Start when I was born. Describe the village and how beautiful it was. On the side of a mountain but in the middle of a forest. If we walked to a certain point on the edge, we could look over the valley and see rain clouds coming. Sometimes we would see a cat on a roof, we read that as a warning of a storm. When we looked down, we saw the dirt, which was just as rich as the sky. My island, your island, our island.
Sometimes I think God forgot about us because we were poor.
A stunning new novel from the author of Down the Hume and The Pillars, God Forgets About the Poor is a love story to a migrant mother, whose story is as important as any ever told.
Review
Jackie Tang
The premise of Western Sydney author Peter Polites’ third novel feels simple: a son tells his mother’s story.

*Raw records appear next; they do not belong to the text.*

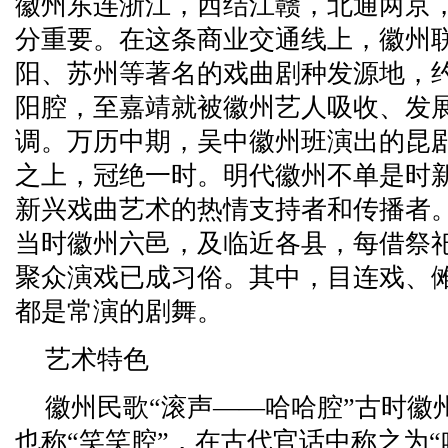
徽州东连浙江，西结江赣，北通两京
分重要。在这条商业交通线上，徽州
阳、苏州等著名的戏曲剧种发源地，
阳腔，至嘉靖就被徽州艺人吸收、发
调。万历中期，吴中徽州班演出的昆
之上，冠绝一时。明代徽州不单是时
新兴戏曲艺术的热情支持者和传播者
当时徽州六邑，及临近各县，每借祭
聚众演戏已成习俗。其中，目连戏、
都是常演的剧舞。
艺术特色
徽州民歌“滚声——哈哈腔”古时徽
也称“笑笑腔”，在古代官话中称之为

The narrator’s family is from Greece. His mother, named Honoured, was born in a craggy mountain village on the island of Lefkada where twisting paths score the limestone face of the island and the haze of rain carries the scent of pine. Honoured is savvy. In a raucous first chapter composed in her voice, she lectures the son that he should write about her for his next book because Australians love stories of migrant suffering.
To say God Forgets About the Poor is about suffering, however, is to undersell it. The rest of the book’s chapters settle back into the third person, spanning different eras in Honoured’s life, from a 1940s childhood beset by illness to a 1970s Athens full of ‘shouty floral patterns that not even the Mediterranean sun could fade’, to 1980s migrant domesticity in Sydney, and finally the more recent past. Honoured is a fascinating figure: the third child in a family of five girls, raised by a father who wanted an education for each of his daughters.

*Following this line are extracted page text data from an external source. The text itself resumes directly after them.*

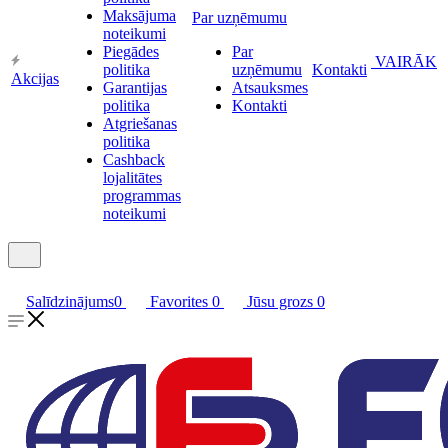
Maksājuma
Par uzņēmumu
noteikumi
Piegādes
Par
VAIRĀK
politika
uzņēmumu
Kontakti
Akcijas
Garantijas
Atsauksmes
politika
Kontakti
Atgriešanas
politika
Cashback
lojalitātes
programmas
noteikumi
Salīdzinājums
0
Favorites
0
Jūsu grozs
0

This is also a book about diaspora and the intricate work of making and remaking lasting links to your history and culture, told with a pungent melancholy but not sentimentalism. Polites scatters echoes of ritual and imagery throughout the book, creating a dense topography of memory and connection: ‘Half a world away the Greeks of the diaspora still gave each other their bountiful harvests of golden lemons in plastic Coles bags and homemade pressed olive oil in two-litre Coke bottles.’
I was thoroughly absorbed in Polites’ crafting of such a tough, paradoxical, generous soul and, contrary to Honoured’s initial assessment, would recommend this book to anyone who loves stories about migrant life, legacy and tough family love.